Only in special circumstances or on a temporary basis may survival pricing be used.

<h3>How does pricing policy impact an organization's ability to survive?</h3>

Many operations of the firm's activities are directly correlated with a product's price. Demand will be impacted by a price decision, which in turn will have an impact on the firm's income. Similar to this, a profitable company tends to draw in more new funding.

<h3>How price impacts revenue?</h3>

Your pricing approach will have an impact on the profit margin you make on each unit sold; assuming you don't lose sales, charging more will result in a higher profit margin. In contrast, higher pricing that result in lower sales volumes might reduce or even erase your profits because your overhead costs per unit rise as you sell fewer units.
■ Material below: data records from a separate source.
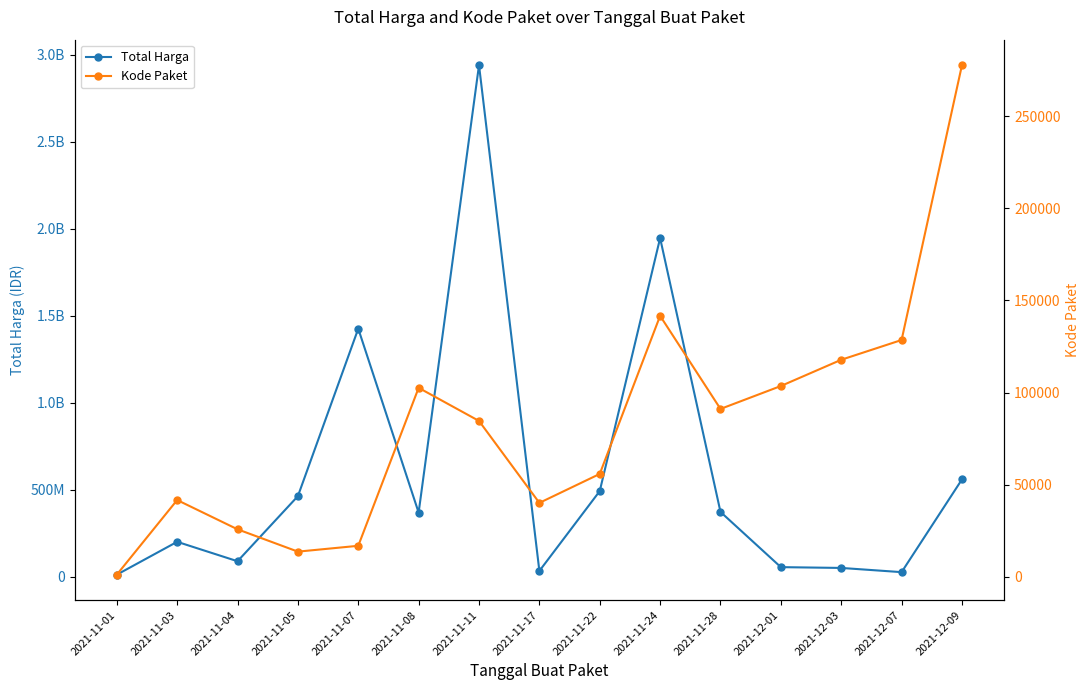

Which series has the largest total across all categories?

Total Harga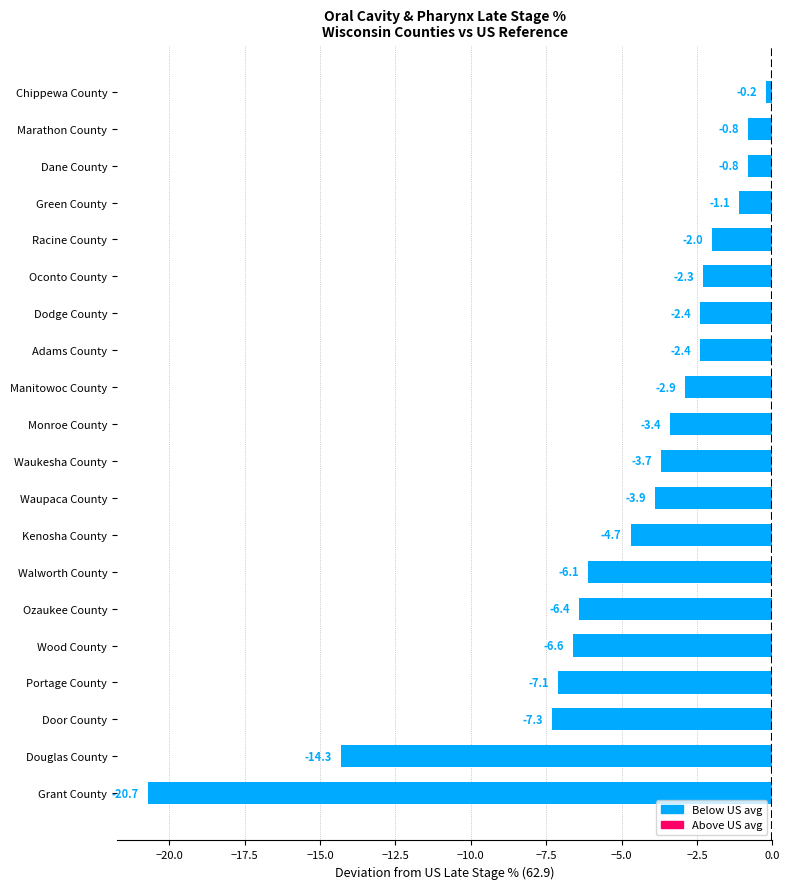

What is the difference between the values at Manitowoc County and Ozaukee County?

3.5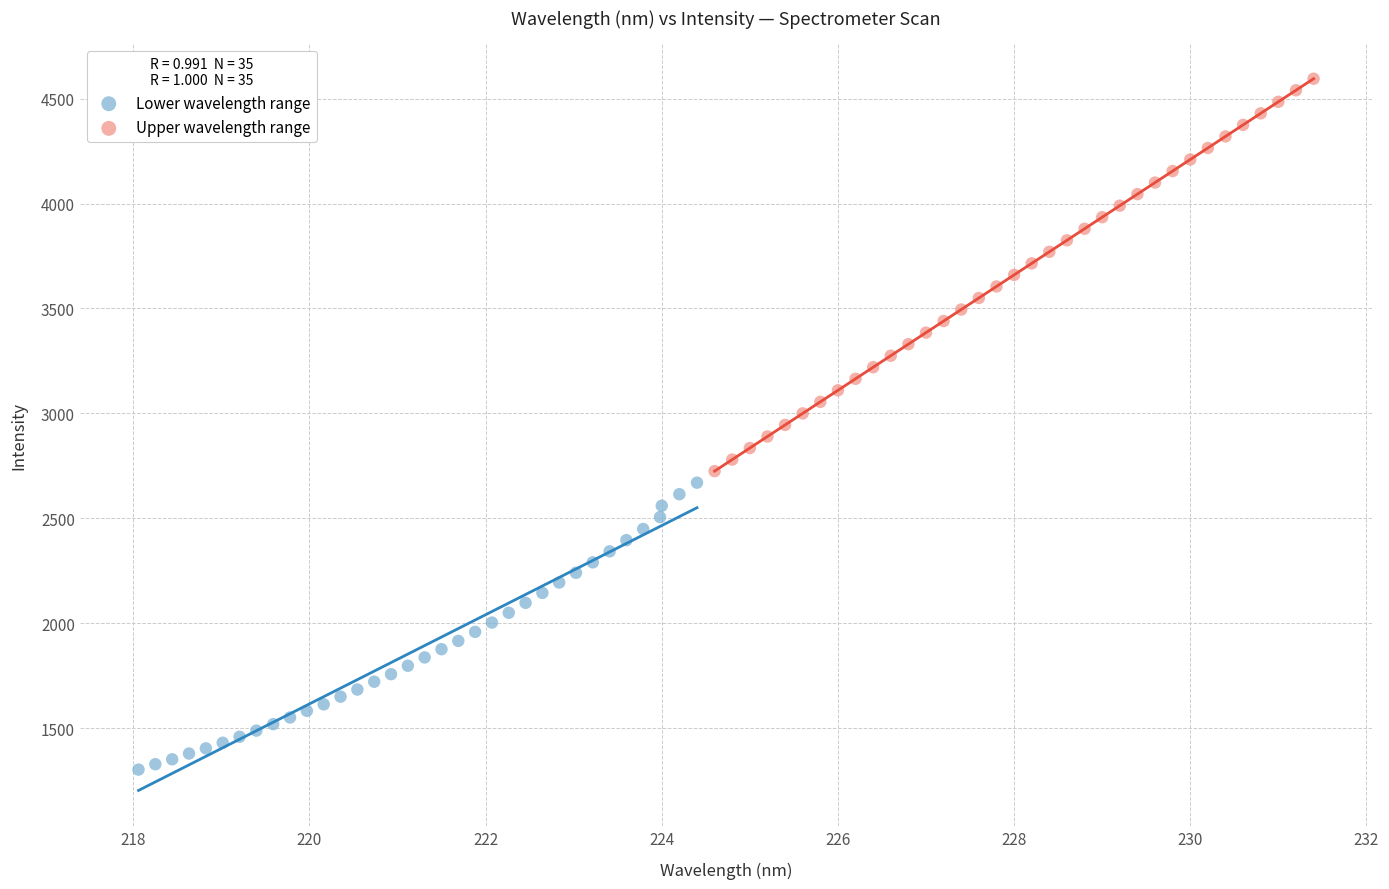

Which series reaches the minimum Y coordinate?

Lower wavelength range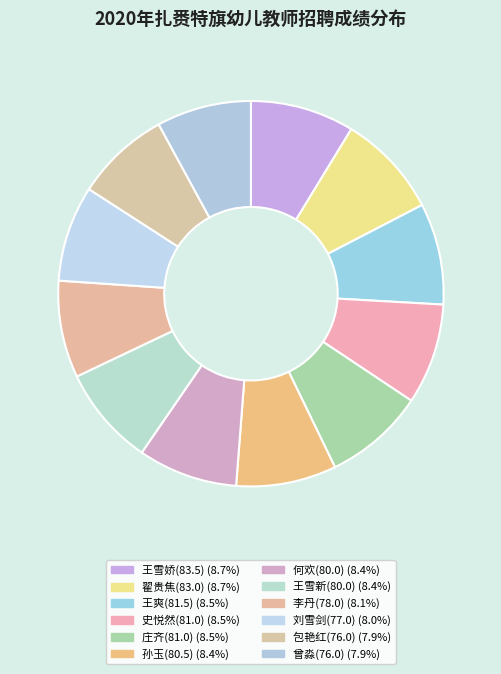

How many slices are in this pie chart?

12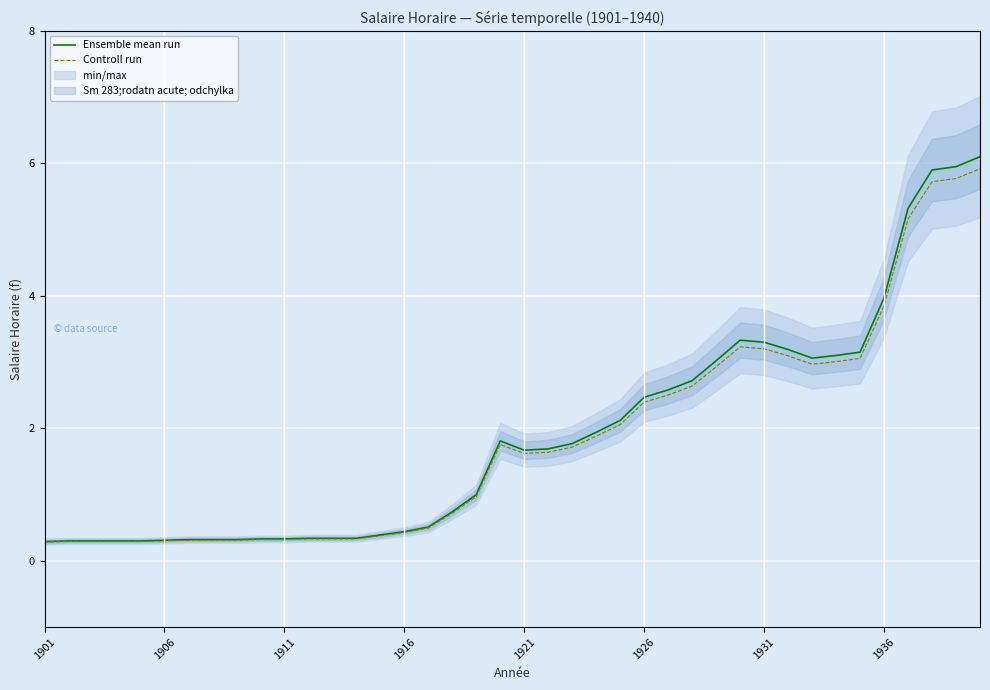

Is it true that Ensemble mean run equals 2.5 at 1926?

True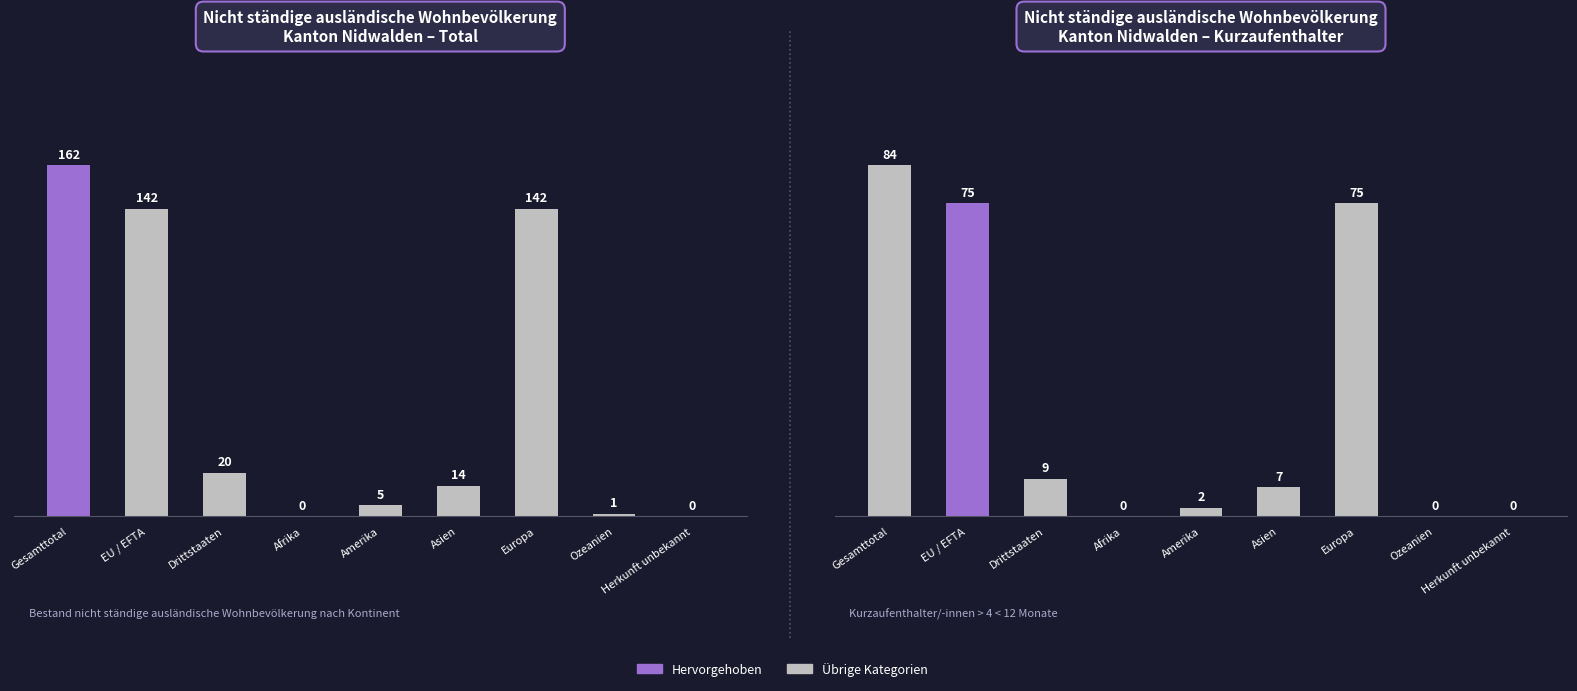

Which series has the largest total across all categories?

Total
<h3>What is ROI and how is it impacted by pricing?</h3>

ROI is to quantify the relationship between an investment's return and cost. ROI is calculated by dividing the benefit (or return) of an investment by its cost. A percentage or ratio is used to represent the outcome.

<h3>How market share is impacted by pricing?</h3>

Customers' interest and loyalty can be attracted by offering lower and more alluring prices. The vital sales that increase market share could increase as a result. In addition to providing promotions, coupons, freebies, and other benefits to customers, a business can consider discounts on the actual cost of the goods.

<h3>How do prices impact cash flow?</h3>

One of the key aspects of a company's performance that directly affects cash flow is pricing. If you overcharge for your services, your cash flow will suffer along with your profit margin. If you price things too expensive, you run the danger of pricing potential clients out who either can't or won't pay.

<h3>How do prices impact the status quo?</h3>

The more that higher prices denote higher quality, the less sensitive consumers become to price. Competition pricing, also referred to as status quo pricing, is either keeping current prices (status quo) or basing prices on those of rival businesses.

<h3>How does product quality relate to price?</h3>

Small pricing adjustments translate into huge quality changes when prices are low. Small price changes correspond to smaller quality changes when prices are higher. But in every situation, more expensive goods are of superior quality.